The two-stage structure¶
Stage A: Initial exchange¶
-
ml-critic (R1) reads the PoC and hypothesis, then produces findings tagged by severity (FATAL, MATERIAL, MINOR). The critic's mandate is exhaustive: find every implicit claim the PoC makes but hasn't tested.
-
ml-defender (R1) responds to each finding using a 7-type rebuttal taxonomy:
Type Meaning CONCEDE Finding is valid; will fix before main run REBUT-DESIGN Design choice was intentional and correct REBUT-SCOPE Finding is out of scope for this investigation REBUT-EVIDENCE Evidence doesn't support the claimed severity REBUT-IMMATERIAL Finding is real but doesn't affect conclusions DEFER Will address as a pre-flight item EXONERATE Finding is based on a misunderstanding The taxonomy matters because it forces the defender to commit to a specific mode of disagreement rather than offering vague pushback.
Stage B: Convergence loop¶
- ml-critic-r2 challenges each rebuttal with an ACCEPT / CHALLENGE / PARTIAL verdict
- ml-defender responds to challenges
derive_verdict()— a pure Python function (no LLM) — computes a deterministic per-finding verdict based on final-round severity, rebuttal type, and acceptance status- Loop continues (min 2, max 4 rounds) until verdicts stabilize
Why a deterministic verdict function?¶
The verdict could be computed by an LLM. It isn't, for two reasons:
-
Reproducibility — the same inputs always produce the same verdict. An LLM verdict would vary across runs, making it impossible to distinguish methodology changes from stochastic variation.
-
Auditability — the verdict logic is inspectable Python code with clear rules. When a verdict seems wrong, you can trace exactly which input caused it and adjust the rules. An LLM verdict is a black box that can only be debugged by prompt engineering.
The verdict function maps (final_severity, rebuttal_type, acceptance_status) → {critique_wins, defense_wins, empirical_test_agreed}. The mapping is explicit and testable.
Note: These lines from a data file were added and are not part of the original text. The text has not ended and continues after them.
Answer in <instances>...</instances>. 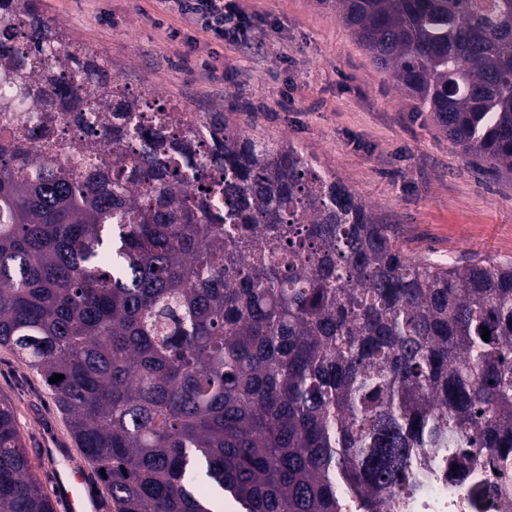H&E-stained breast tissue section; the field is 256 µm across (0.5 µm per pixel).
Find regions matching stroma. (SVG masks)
<instances>
[{
  "mask_svg": "<svg viewBox=\"0 0 512 512\" xmlns=\"http://www.w3.org/2000/svg\"><path fill=\"white\" fill-rule=\"evenodd\" d=\"M239 2L259 20L237 44L197 31L168 0H40V10L111 63L117 83L299 145L398 225L409 255L512 259V175L490 174L463 155L373 63L328 0ZM0 399L13 406L36 475L49 485L80 452L40 377L1 348Z\"/></svg>",
  "mask_w": 512,
  "mask_h": 512,
  "instance_id": "35a3bbf8",
  "label": "stroma"
}]
</instances>
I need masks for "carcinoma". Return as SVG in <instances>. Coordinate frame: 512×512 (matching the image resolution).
<instances>
[{"label":"carcinoma","instance_id":"carcinoma-1","mask_svg":"<svg viewBox=\"0 0 512 512\" xmlns=\"http://www.w3.org/2000/svg\"><path fill=\"white\" fill-rule=\"evenodd\" d=\"M335 3L512 173V0ZM19 106L39 126L0 141V346L115 512H386L430 448L506 458L512 260L408 255L299 147L120 87L38 0H0V114ZM0 512H55L2 401Z\"/></svg>","mask_w":512,"mask_h":512}]
</instances>
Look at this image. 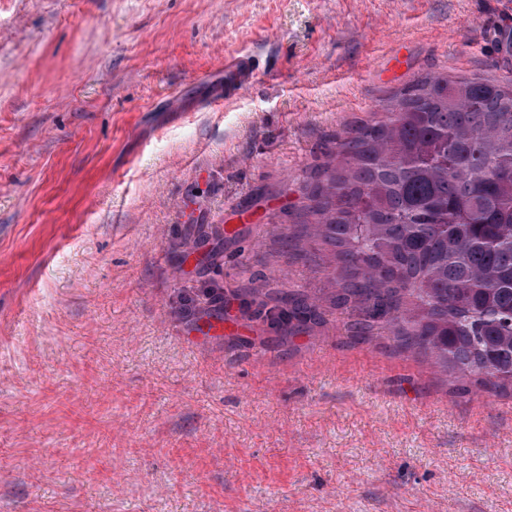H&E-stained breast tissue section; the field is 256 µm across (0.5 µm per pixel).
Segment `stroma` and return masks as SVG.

When ensemble mode is better¶
Ensemble mode (3× independent critics, no defender, union pooling by support tier) trades depth for breadth. It's better when:
- The risk surface is unknown and you want maximum recall
- You'll manually triage precision — false positives are acceptable
- The hypothesis is exploratory rather than focused
Debate mode is better when:
- You want every finding resolved to a deterministic verdict
- The hypothesis is specific and you need to know which issues are real
- You want the defender to filter low-quality findings before they enter experiment design
Macro-iteration¶
When experimental results falsify a review assumption (e.g., the defender claimed a measurement was valid but the experiment revealed it wasn't), the entire review cycle reopens with results in hand. This is macro-iteration — up to 3 cycles of review → experiment → re-review.
Macro-iteration exists because some flaws are only visible after running the experiment. A pre-experiment review can't catch everything. The alternative — treating the first experiment's results as final — systematically underestimates methodology risk.